Sus ojos estaban tranquilos, delataban fuerza y una mente despejada; no quedaba rastro alguno del cansancio y de las tragedias de aquel día. Siguió hablando mientras se movía lentamente por la pared, intentando tener a Acheson a tiro. El arcabucero, con las prisas, dejó caer algo, haciendo un ligero ruido, recogiéndolo a continuación.

—... daros una lección con algunas observaciones ex cathedra —seguía diciendo Lymond—. Quizás os sintáis algo estúpidos pero a mí no me lo parecéis. Wharton es un maestro en su profesión y es una profesión en la que no se puede tener demasiado aprecio a nadie, y él ha pagado el precio. Pero sabe muy bien que la presión y la coerción armada son dos de los métodos más prolongados y menos fructíferos para ganar una guerra.

Se detuvo, pasando rápidamente con los ojos de la oscura figura de Acheson a los irritados rostros que alzaban la vista hacia él.

—Toda guerra tiene su hombre del balcón, el hombre del árbol, el hombre de la puerta. Provoca, asusta, humilla, pero al final siempre acaban por atraparlo. Partid en su busca si queréis, lord Grey, pero no os dejéis llevar jamás por vuestra vanidad en su persecución. Hoy...

En sus ojos cargados de cansancio refulgió de repente una nueva vida.

—Hoy —dijo Lymond—, ese error os ha costado una guerra.

—¿Lord Grey? —dijo una voz insegura: la voz de Acheson—. Llevadme ante lord Grey. Tengo un mensaje... es sobre la Reina de Escocia.

Grey dijo «¿Qué?» mientras el centelleo de una solitaria mecha temblaba en el oscuro crucero como una luciérnaga. La negra boca del arcabuz, firme como una vara, inexorable como Melpómene, se giró, como una negra flor, hacia su víctima, y Erskine exclamó:

—¡Oh, Dios!

Adam Acheson repitió, mareado:

—Es sobre la Reina. —Y se situó en el centro de la habitación.

El arco, de calidad, giró en las manos de Lymond como una delicada y engarzada joya. La punta de acero firme, brillante. Los nudillos blancos. En la oscuridad que tenía frente a sí, el arma del arcabucero se sacudió. Lymond sonrió, con una especie de sorprendido deleite y, soltando la flecha mortal e infalible, atravesó el corazón de Acheson.

La explosión del arcabuz ahogó el grito de Margaret. Apuntando al cuerpo de Lymond, gracias a la brillante e inmóvil diana que era su camisa blanca, el tirador no erró. Fue más certero incluso de lo que había pretendido, porque el tiro rayó la piedra de la albardilla, añadiendo así proyectiles y satélites que hicieron no uno, sino varios impactos.

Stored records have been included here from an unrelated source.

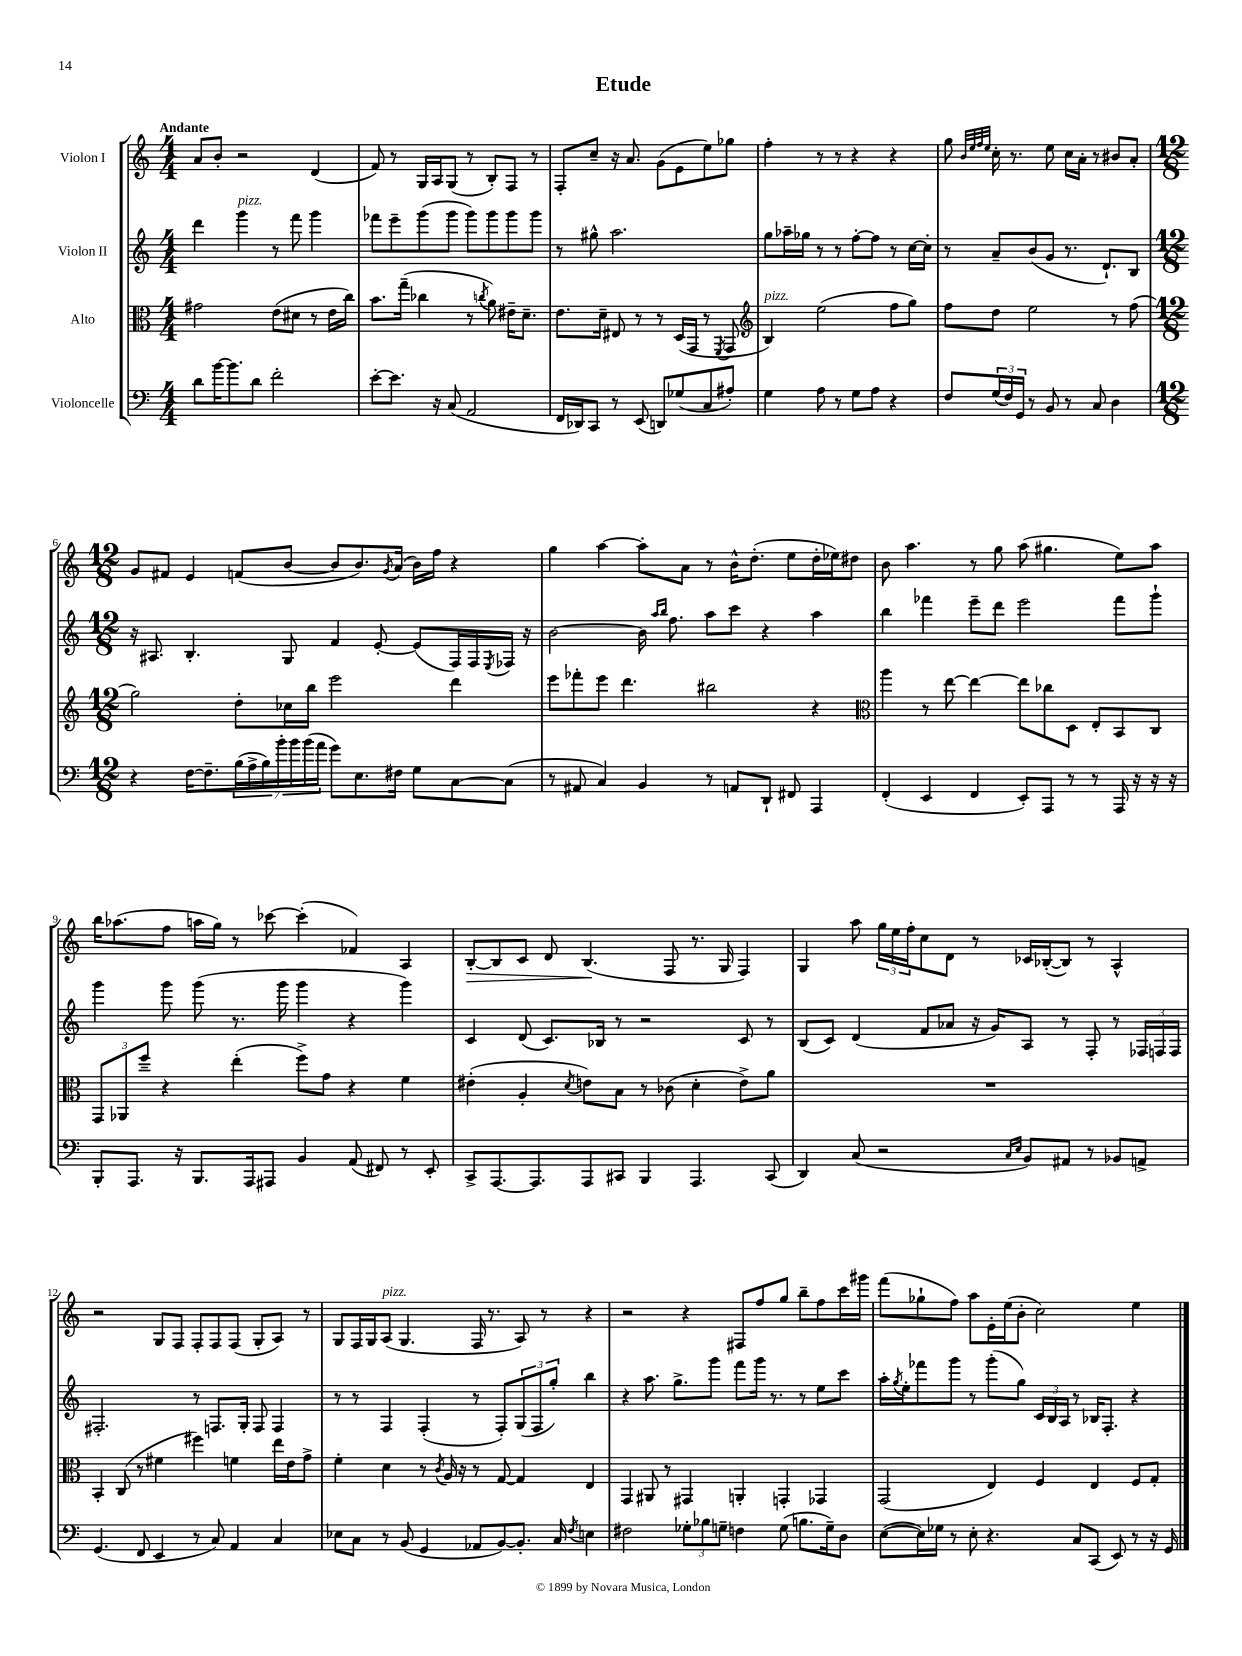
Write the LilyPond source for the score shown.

\header { title = "Etude" }
<<
\new StaffGroup <<
\new Staff = "s0" \with { instrumentName = "Violon I" } {
    \clef treble \key c \major \numericTimeSignature \time 4/4 \tempo "Andante"
    a'8 b'8-. r2 d'4( |
    f'8) r8 g16 a16 g8( r8 b8-.) f8 r8 |
    f8-. c''8-- r16 a'8. g'8( e'8 e''8) ges''8 |
    f''4-. r8 r8 r4 r4 |
    g''8 \grace { b'32 e''32 f''32 e''32 } c''16-. r8. e''8 c''16 a'16-. r8 bis'8 a'8-. |
    \numericTimeSignature \time 12/8 g'8 fis'8 e'4 f'8( b'8~ b'8 b'8.) \acciaccatura { g'8 } a'16( b'16) f''16 r4 |
    g''4 a''4~ a''8-. a'8 r8 b'16-^ d''8.-.( e''8 d''16-. ees''16) dis''8 |
    b'8 a''4. r8 g''8 a''8( gis''4. e''8) a''8 |
    b''16 aes''8.( f''8 a''16 g''16) r8 ces'''8~ ces'''4-.( fes'4) a4 |
    b8~-.\> b8 c'8 d'8 b4.\!( f8 r8. g16 f4) |
    g4 a''8 \tuplet 3/2 { g''16 e''16 f''16-. } c''8 d'8 r8 ces'16 bes16~-.( bes8) r8 a4-^ |
    r2 g8 f8 f8-. f8 f8( g8-. a8) r8 |
    g8 f16 g16 a8^\markup { \italic "pizz." }( g4. f16 r8. a8) r8 r4 |
    r2 r4 fis8 f''8 g''8 b''8-- f''8 c'''16 gis'''16 |
    f'''8( ges''8-! f''8) a''8 e'16-. e''16( b'8-. c''2) e''4 \bar "|." |
}
\new Staff = "s1" \with { instrumentName = "Violon II" } {
    \clef treble \key c \major \numericTimeSignature \time 4/4
    d'''4 g'''4^\markup { \italic "pizz." } r8 f'''8 g'''4 |
    fes'''8 e'''8-- g'''8( g'''8 g'''8) g'''8 g'''8 g'''8 |
    r8 gis''8-^ a''2. |
    g''8 aes''16-- ges''16 r8 r8 f''8~-. f''8 r8 c''16~ c''16-. |
    r8 a'8-- b'8( g'8 r8. d'8.-!) b8 |
    \numericTimeSignature \time 12/8 r16 ais8. b4.-. g8 f'4 e'8~-. e'8( f16) f16 \acciaccatura { e8 } fes16 r16 |
    b'2~ b'16 \grace { a''16 b''16 } f''8. a''8 c'''8 r4 a''4 |
    b''4 fes'''4 e'''8-- d'''8 e'''2 fes'''8 g'''8-! |
    g'''4 g'''8 g'''8( r8. g'''16 g'''4 r4 g'''4) |
    c'4 d'8( c'8.) bes16 r8 r2 c'8 r8 |
    b8( c'8) d'4( f'8 aes'8 r16 g'16) a8 r8 f8-. r8 \tuplet 3/2 { fes16 f16 f16 } |
    fis2.-. r8 f8. g16-. f8 f4 |
    r8 r8 f4 f4-.( r8 f8-.) \tuplet 3/2 { g8( f8 g''8-.) } b''4 |
    r4 a''8. g''8.-> g'''8 f'''8 g'''16 r8. r8 e''8 c'''8 |
    a''16-. \acciaccatura { g''8 } e''16-. fes'''8 g'''8 r8 g'''8-.( g''8) \tuplet 3/2 { c'16 b16 a16 } r8 bes16 f8.-. r4 \bar "|." |
}
\new Staff = "s2" \with { instrumentName = "Alto" } {
    \clef alto \key c \major \numericTimeSignature \time 4/4
    gis'2 e'8( dis'8 r8 e'16 c''16) |
    b'8. g''16--( ces''4 r8 \acciaccatura { c''8 } a'8) eis'16-- d'8.-- |
    e'8. d'16-- eis8 r8 r8 d16( g,16 r8 \acciaccatura { f,8 } g,8 |
    \clef treble b4^\markup { \italic "pizz." }) e''2( f''8 g''8) |
    f''8 d''8 e''2 r8 f''8( |
    \numericTimeSignature \time 12/8 g''2) d''8-. ces''16 b''16 e'''2 d'''4 |
    e'''8 fes'''8-. e'''8 d'''4. bis''2 r4 |
    \clef alto a''4 r8 e''8~ e''4~ e''8 ces''8 d8 e8-. b,8 c8 |
    \tuplet 3/2 { g,8 aes,8 f''8-- } r4 e''4-.( f''8->) g'8 r4 f'4 |
    eis'4-.( a4-. \acciaccatura { d'8 } e'8) b8 r8 ces'8( d'4-. e'8->) a'8 |
    R1. |
    b,4-. c8( r8 fis'4 fis''4) f'4 e''16 e'16 g'8-> |
    f'4-. d'4 r8 \acciaccatura { c'8 } a16 r16 r8 g8~ g4 e4 |
    g,4 ais,8 r8 gis,4 a,4-. g,4-. ges,4 |
    g,2( e4) f4 e4 f8 g8-. \bar "|." |
}
\new Staff = "s3" \with { instrumentName = "Violoncelle" } {
    \clef bass \key c \major \numericTimeSignature \time 4/4
    d'8 b'16~ b'8. d'8 f'2-. |
    e'8~-. e'8. r16 c8( a,2 |
    f,16 des,16) c,8 r8 e,8( d,8) ges8( c8 ais8-.) |
    g4 a8 r8 g8 a8 r4 |
    f8 \tuplet 3/2 { g16( f16) g,16 } r8 b,8 r8 c8 d4 |
    \numericTimeSignature \time 12/8 r4 f16~ f8.-- \tuplet 7/4 { b16( a16-> b16) b'16-. b'16 b'16( a'16 } g'8) e8. fis16 g8 c8~ c8( |
    r8 ais,8 c4) b,4 r8 a,8 d,8-! fis,8 a,,4 |
    f,4-.( e,4 f,4 e,8-.) a,,8 r8 r8 a,,16 r16 r16 r16 |
    b,,8-. a,,8. r16 b,,8. a,,16 ais,,8 b,4 a,8( fis,8) r8 e,8-. |
    c,8-> a,,8.~ a,,8. a,,8 cis,8 b,,4 a,,4. cis,8( |
    d,4) c8( r2 \grace { c16 e16 } b,8) ais,8 r8 bes,8 a,8-> |
    g,4.( f,8 e,4 r8 c8) a,4 c4 |
    ees8 c8 r8 b,8( g,4 aes,8 b,8~) b,8.-. c16 \acciaccatura { f8 } e4 |
    fis2 \tuplet 3/2 { ges8-. bes8 g8-- } f4 g8( b8. g16--) d8 |
    e8~( e16) ges16 r8 e8-. r4. c8 c,8( e,8) r8 r16 g,16 \bar "|." |
}
>>
>>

Lymond levantó la cabeza, medio volteado por la fuerza de la explosión. El arco cayó. Durante uno, dos segundos, se agarró firmemente a la albardilla rota, desafiando a los heraldos de la agonía y de la creciente oscuridad. Más abajo, Erskine pudo ver por un instante el círculo de rostros pálidos y alzados que rodeaban el cuerpo caído de Acheson.

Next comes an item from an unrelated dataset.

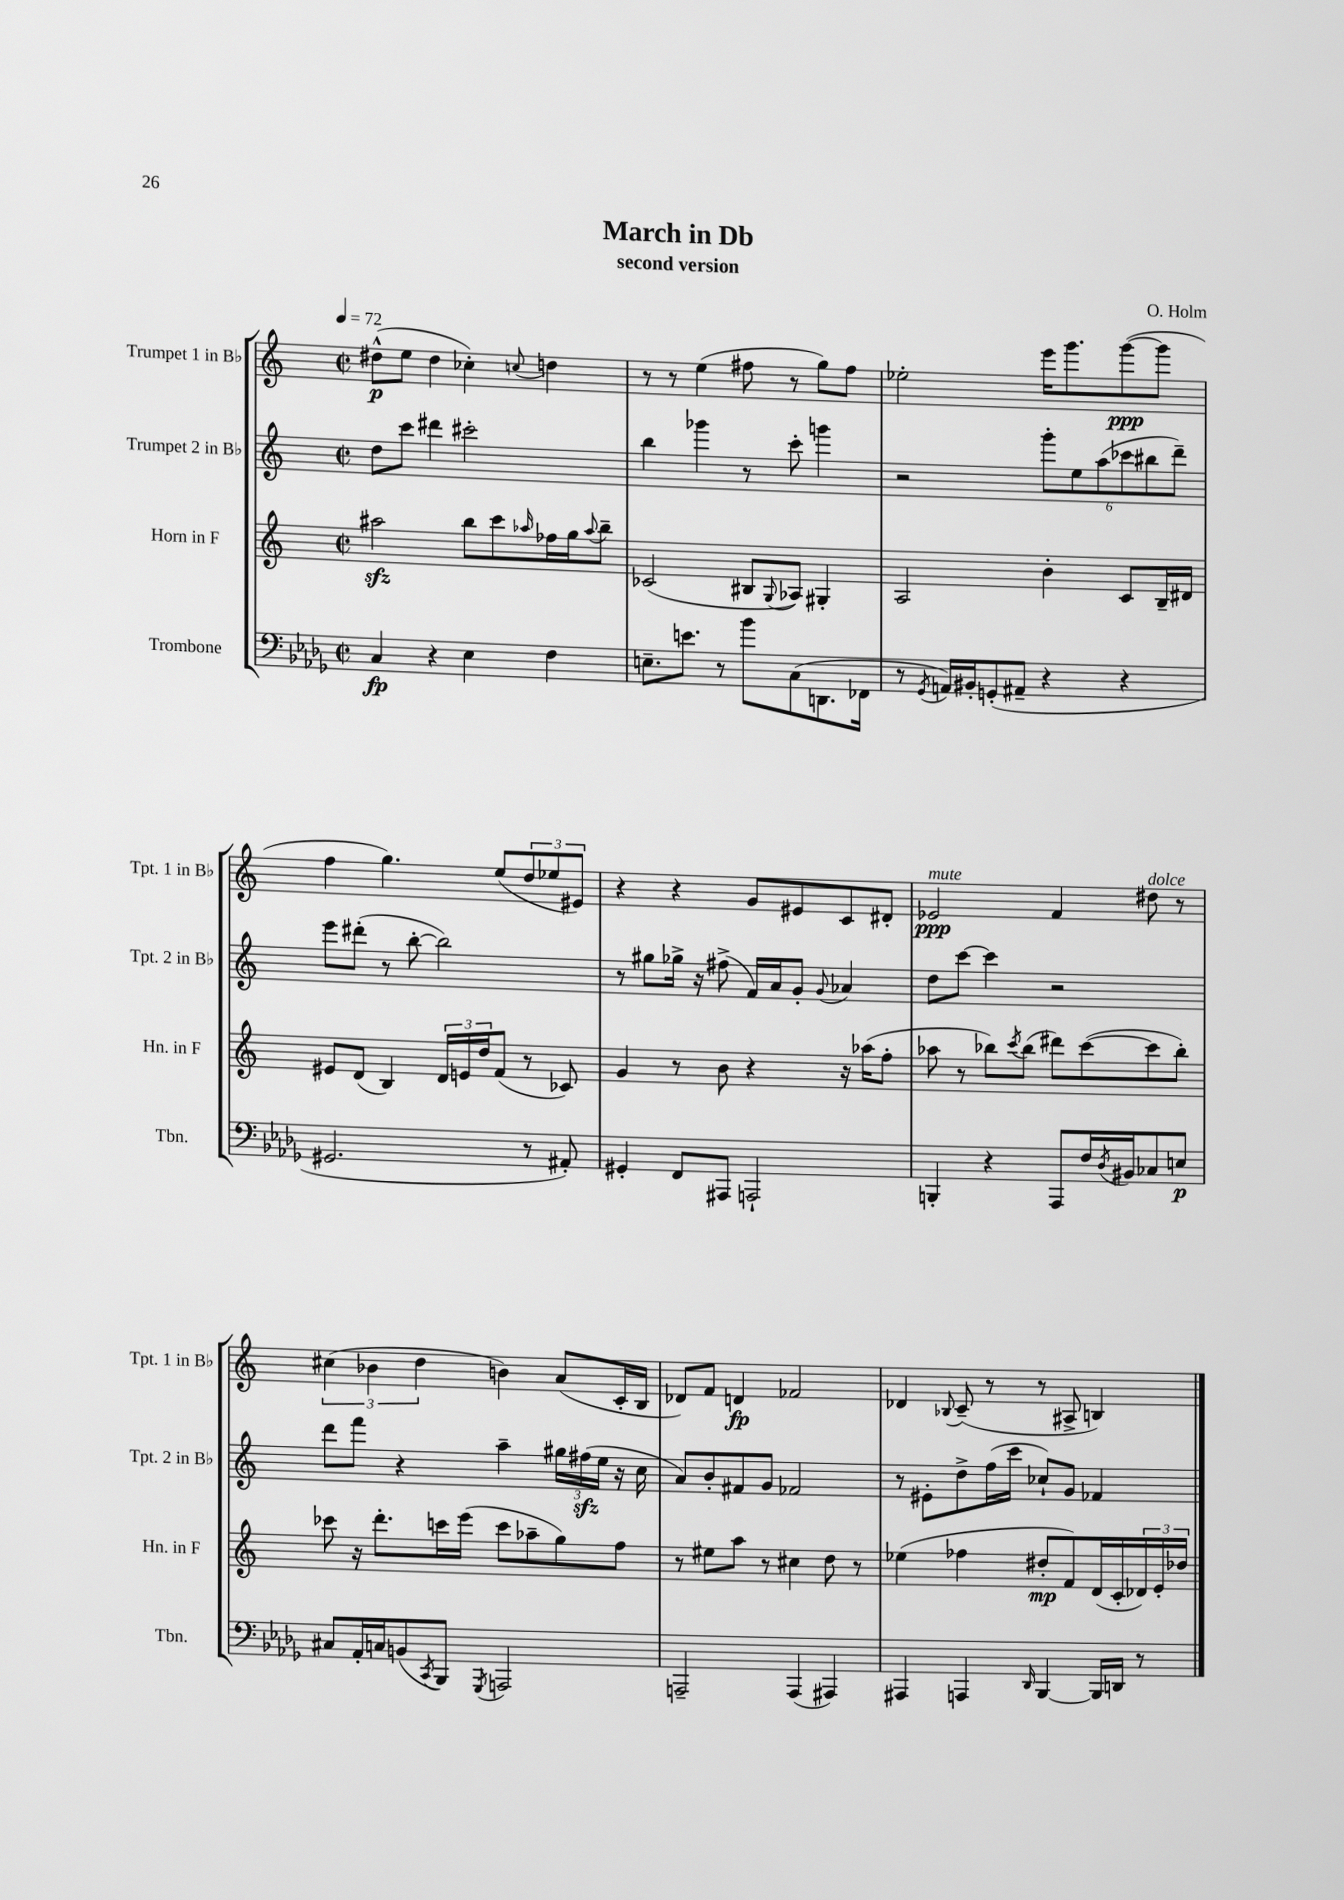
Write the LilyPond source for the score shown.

Entonces la carne desgarrada y las venas reventadas manifestaron su protesta, la sangre liberada manó, suelta y escarlata, por entre los retazos de la camisa de Lymond. Erskine vio como las manos largas perdían fuerza, vio el repentino e incontrolado balanceo, pero no estaba preparado para encontrarse frente a frente con aquella mirada azul, ahogada y reveladora.

—Y murió, despreciablemente martirizado —dijo Lymond, con dolorosa ironía. Y perdiendo poco a poco el control, cayó deslizándose entre los firmes brazos de Erskine.